No caso dos autos, verifica-se que o Ministério da Defesa Nacional é o departamento governamental que tem por missão a preparação e execução da política de defesa nacional e das Forças Armadas no âmbito das atribuições que lhe são conferidas pela Lei de Defesa Nacional, bem como assegurar e fiscalizar a administração das Forças Armadas e dos demais serviços e organismos nele integrados – art.º 1.º do DL n.º 183/2014, de 29 de Dezembro.
A Força Aérea Portuguesa faz parte da administração directa do Estado, através do Ministério da Defesa Nacional – art.º 4.º, n.º 1 do DL n.º 183/2014, de 29 de Dezembro.
Não estamos perante entidades que têm personalidade jurídica.
A lei reconhece-lhes, no entanto, personalidade judiciária, sendo que, no caso da Força Aérea, apenas para os processos que tenham como objecto as matérias referidas no n.º 2 do artigo 21.º da Lei Orgânica n.º 1-A/2009, de 7 de Julho.
O Recorrente veio deduzir a presente acção contra o Ministério da Defesa Nacional.
Como se viu, a legitimidade passiva cabe à Força Aérea Portuguesa, que se encontra integrada naquele Ministério.
Tal situação não preenche a previsão do n.º 4 do art.º 10.º do CPTA.

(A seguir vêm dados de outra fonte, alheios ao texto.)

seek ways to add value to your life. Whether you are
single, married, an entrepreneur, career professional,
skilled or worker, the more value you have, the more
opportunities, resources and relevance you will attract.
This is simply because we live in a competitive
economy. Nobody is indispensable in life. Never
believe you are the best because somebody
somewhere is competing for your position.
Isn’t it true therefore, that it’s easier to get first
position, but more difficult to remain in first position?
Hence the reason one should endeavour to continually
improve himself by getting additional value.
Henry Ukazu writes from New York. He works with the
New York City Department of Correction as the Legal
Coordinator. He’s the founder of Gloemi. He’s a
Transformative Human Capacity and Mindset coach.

No entanto, parece-nos que deve atender-se ao mesmo princípio da economia processual que subjaz àquela norma e considerar que a ilegitimidade passiva do Ministério da Defesa Nacional é, no caso, suprível.

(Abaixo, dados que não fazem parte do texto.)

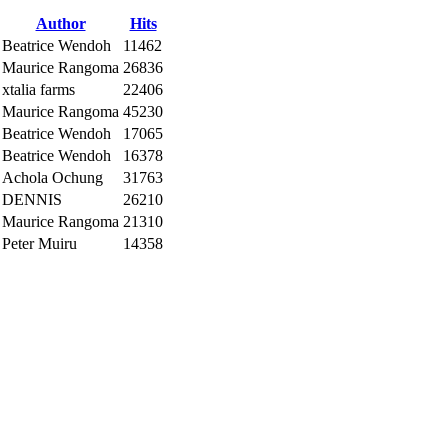
Author
Hits
Beatrice Wendoh
11462
Maurice Rangoma
26836
xtalia farms
22406
Maurice Rangoma
45230
Beatrice Wendoh
17065
Beatrice Wendoh
16378
Achola Ochung
31763
DENNIS
26210
Maurice Rangoma
21310
Peter Muiru
14358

É que a Força Aérea Portuguesa integra-se no Ministério contra quem foi erradamente interposta a acção.
Ao que acresce que, nos presentes autos, a Força Aérea Portuguesa também apresentou contestação (fls. 38 dos autos), embora nada nos autos demonstre que a mesma tenha sido notificada ao A., ora Recorrente, nem a sua existência foi considerada no despacho recorrido.

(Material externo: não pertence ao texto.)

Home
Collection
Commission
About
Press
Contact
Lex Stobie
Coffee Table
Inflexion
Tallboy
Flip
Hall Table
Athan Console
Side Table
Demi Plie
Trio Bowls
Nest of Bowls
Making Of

Em tais circunstâncias, não é necessário proceder à citação da Força Aérea Portuguesa, devendo a irregularidade ter-se por sanada – cfr. art.º 189.º do CPC.
O que significa que, no caso, não tinha que ser proferido despacho pré-saneador a convidar o Recorrente a aperfeiçoar a P.I., de forma a proceder-se à citação da Força Aérea Portuguesa, não tendo, por isso, sido cometida a segunda das nulidades invocadas pelo Recorrente.
Deve aproveitar-se a Contestação apresentada pela Força Aérea, notificá-la ao A., aqui Recorrente, devendo os autos prosseguir os ulteriores termos.
Decisão
Pelo exposto, acordam em conferência os juízes da secção de contencioso administrativo do TCA Sul, em conceder parcial provimento ao recurso, mantendo o despacho recorrido apenas na parte em que absolveu o Ministério da Defesa Nacional da instância e determinar a baixa do processo ao Tribunal a quo para aí prosseguir os ulteriores termos contra a Força Aérea Portuguesa, se a tal nada mais obstar.
Sem custas por o Recorrido não ter ficado vencido.

Lisboa, 21 de Janeiro de 2021




O relator consigna, nos termos do disposto no art. 15.º-A do DL n.º 10-A/2020, de 13.03, aditado pelo art. 3.º do DL n.º 20/2020, de 01.05, que têm voto de conformidade com o presente acórdão os Juízes Desembargadores que integram a formação de julgamento.